At the line containing "X102360000Y-63283750D03*", begin setting down the entries exactly, and stop only after the last line.

◆ **Study material**:
+---+
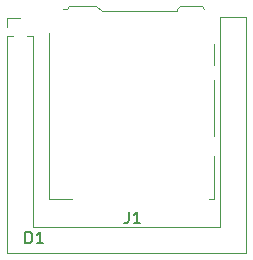
<source format=gto>
G04 #@! TF.GenerationSoftware,KiCad,Pcbnew,6.0.9*
G04 #@! TF.CreationDate,2022-11-20T11:42:09+03:00*
G04 #@! TF.ProjectId,sd-card_adapter_esp32,73642d63-6172-4645-9f61-646170746572,rev?*
G04 #@! TF.SameCoordinates,Original*
G04 #@! TF.FileFunction,Legend,Top*
G04 #@! TF.FilePolarity,Positive*
%FSLAX46Y46*%
G04 Gerber Fmt 4.6, Leading zero omitted, Abs format (unit mm)*
G04 Created by KiCad (PCBNEW 6.0.9) date 2022-11-20 11:42:09*
%MOMM*%
%LPD*%
G01*
G04 APERTURE LIST*
%ADD10C,0.150000*%
%ADD11C,0.120000*%
%ADD12R,1.000000X1.000000*%
%ADD13O,1.000000X1.000000*%
%ADD14C,1.000000*%
%ADD15R,1.300000X1.900000*%
%ADD16R,1.000000X2.800000*%
%ADD17R,1.000000X1.200000*%
%ADD18R,1.000000X0.800000*%
%ADD19R,0.700000X1.200000*%
G04 APERTURE END LIST*
D10*
X102831904Y-81622380D02*
X102831904Y-80622380D01*
X103070000Y-80622380D01*
X103212857Y-80670000D01*
X103308095Y-80765238D01*
X103355714Y-80860476D01*
X103403333Y-81050952D01*
X103403333Y-81193809D01*
X103355714Y-81384285D01*
X103308095Y-81479523D01*
X103212857Y-81574761D01*
X103070000Y-81622380D01*
X102831904Y-81622380D01*
X104355714Y-81622380D02*
X103784285Y-81622380D01*
X104070000Y-81622380D02*
X104070000Y-80622380D01*
X103974761Y-80765238D01*
X103879523Y-80860476D01*
X103784285Y-80908095D01*
X111566664Y-78917380D02*
X111566664Y-79631666D01*
X111519045Y-79774523D01*
X111423807Y-79869761D01*
X111280950Y-79917380D01*
X111185712Y-79917380D01*
X112566664Y-79917380D02*
X111995236Y-79917380D01*
X112280950Y-79917380D02*
X112280950Y-78917380D01*
X112185712Y-79060238D01*
X112090474Y-79155476D01*
X111995236Y-79203095D01*
D11*
X103470000Y-64043750D02*
X103470000Y-80206250D01*
X101250000Y-62523750D02*
X102360000Y-62523750D01*
X101250000Y-82436250D02*
X121530000Y-82426250D01*
X101250000Y-64043750D02*
X101796529Y-64043750D01*
X102923471Y-64043750D02*
X103470000Y-64043750D01*
X101250000Y-63283750D02*
X101250000Y-62523750D01*
X103470000Y-80206250D02*
X119290000Y-80196250D01*
X121530000Y-62506250D02*
X121530000Y-82426250D01*
X119300000Y-62506250D02*
X119290000Y-80196250D01*
X121530000Y-62486250D02*
X119300000Y-62486250D01*
X101250000Y-64033750D02*
X101250000Y-82436250D01*
X106509998Y-61555000D02*
X108819998Y-61555000D01*
X117769998Y-61555000D02*
X117969998Y-61755000D01*
X106749998Y-77825000D02*
X104829998Y-77825000D01*
X104829998Y-77825000D02*
X104829998Y-63815000D01*
X118799998Y-72515000D02*
X118799998Y-67815000D01*
X106509998Y-61555000D02*
X106309998Y-61755000D01*
X108819998Y-61555000D02*
X109329998Y-61905000D01*
X106309998Y-61755000D02*
X106049998Y-61755000D01*
X118349998Y-77825000D02*
X118799998Y-77825000D01*
X118799998Y-66515000D02*
X118799998Y-64715000D01*
X118799998Y-77825000D02*
X118799998Y-74215000D01*
X115909998Y-61555000D02*
X115699998Y-61755000D01*
X117769998Y-61555000D02*
X115909998Y-61555000D01*
X115699998Y-61905000D02*
X109329998Y-61905000D01*
X115699998Y-61905000D02*
X115699998Y-61755000D01*
%LPC*%
D12*
X102360000Y-63283750D03*
D13*
X102360000Y-64553750D03*
X102360000Y-65823750D03*
X102360000Y-67093750D03*
X102360000Y-68363750D03*
X102360000Y-69633750D03*
X102360000Y-70903750D03*
X102360000Y-72173750D03*
X102360000Y-73443750D03*
X102360000Y-74713750D03*
X102360000Y-75983750D03*
X102360000Y-77253750D03*
X102360000Y-78523750D03*
X102360000Y-79793750D03*
X105677500Y-81316250D03*
X106947500Y-81316250D03*
X108217500Y-81316250D03*
X109487500Y-81316250D03*
X110757500Y-81316250D03*
X112027500Y-81316250D03*
X113297500Y-81316250D03*
X114567500Y-81316250D03*
X115837500Y-81316250D03*
X117107500Y-81316250D03*
X120420000Y-79763750D03*
X120420000Y-78493750D03*
X120420000Y-77223750D03*
X120420000Y-75953750D03*
X120420000Y-74683750D03*
X120420000Y-73413750D03*
X120420000Y-72143750D03*
X120420000Y-70873750D03*
X120420000Y-69603750D03*
X120420000Y-68333750D03*
X120420000Y-67063750D03*
X120420000Y-65793750D03*
X120420000Y-64523750D03*
D14*
X120420000Y-63253750D03*
D15*
X105149998Y-62565000D03*
D16*
X118649998Y-63015000D03*
D17*
X118649998Y-73365000D03*
X107499998Y-77665000D03*
D18*
X118649998Y-67165000D03*
D19*
X117699998Y-77665000D03*
X116749998Y-77665000D03*
X115649998Y-77665000D03*
X114549998Y-77665000D03*
X113449998Y-77665000D03*
X112349998Y-77665000D03*
X111249998Y-77665000D03*
X110149998Y-77665000D03*
X109049998Y-77665000D03*
M02*

</source>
+---+
◆ **Written response**:
X102360000Y-63283750D03*
D13*
X102360000Y-64553750D03*
X102360000Y-65823750D03*
X102360000Y-67093750D03*
X102360000Y-68363750D03*
X102360000Y-69633750D03*
X102360000Y-70903750D03*
X102360000Y-72173750D03*
X102360000Y-73443750D03*
X102360000Y-74713750D03*
X102360000Y-75983750D03*
X102360000Y-77253750D03*
X102360000Y-78523750D03*
X102360000Y-79793750D03*
X105677500Y-81316250D03*
X106947500Y-81316250D03*
X108217500Y-81316250D03*
X109487500Y-81316250D03*
X110757500Y-81316250D03*
X112027500Y-81316250D03*
X113297500Y-81316250D03*
X114567500Y-81316250D03*
X115837500Y-81316250D03*
X117107500Y-81316250D03*
X120420000Y-79763750D03*
X120420000Y-78493750D03*
X120420000Y-77223750D03*
X120420000Y-75953750D03*
X120420000Y-74683750D03*
X120420000Y-73413750D03*
X120420000Y-72143750D03*
X120420000Y-70873750D03*
X120420000Y-69603750D03*
X120420000Y-68333750D03*
X120420000Y-67063750D03*
X120420000Y-65793750D03*
X120420000Y-64523750D03*
D14*
X120420000Y-63253750D03*
D15*
X105149998Y-62565000D03*
D16*
X118649998Y-63015000D03*
D17*
X118649998Y-73365000D03*
X107499998Y-77665000D03*
D18*
X118649998Y-67165000D03*
D19*
X117699998Y-77665000D03*
X116749998Y-77665000D03*
X115649998Y-77665000D03*
X114549998Y-77665000D03*
X113449998Y-77665000D03*
X112349998Y-77665000D03*
X111249998Y-77665000D03*
X110149998Y-77665000D03*
X109049998Y-77665000D03*
M02*

</source>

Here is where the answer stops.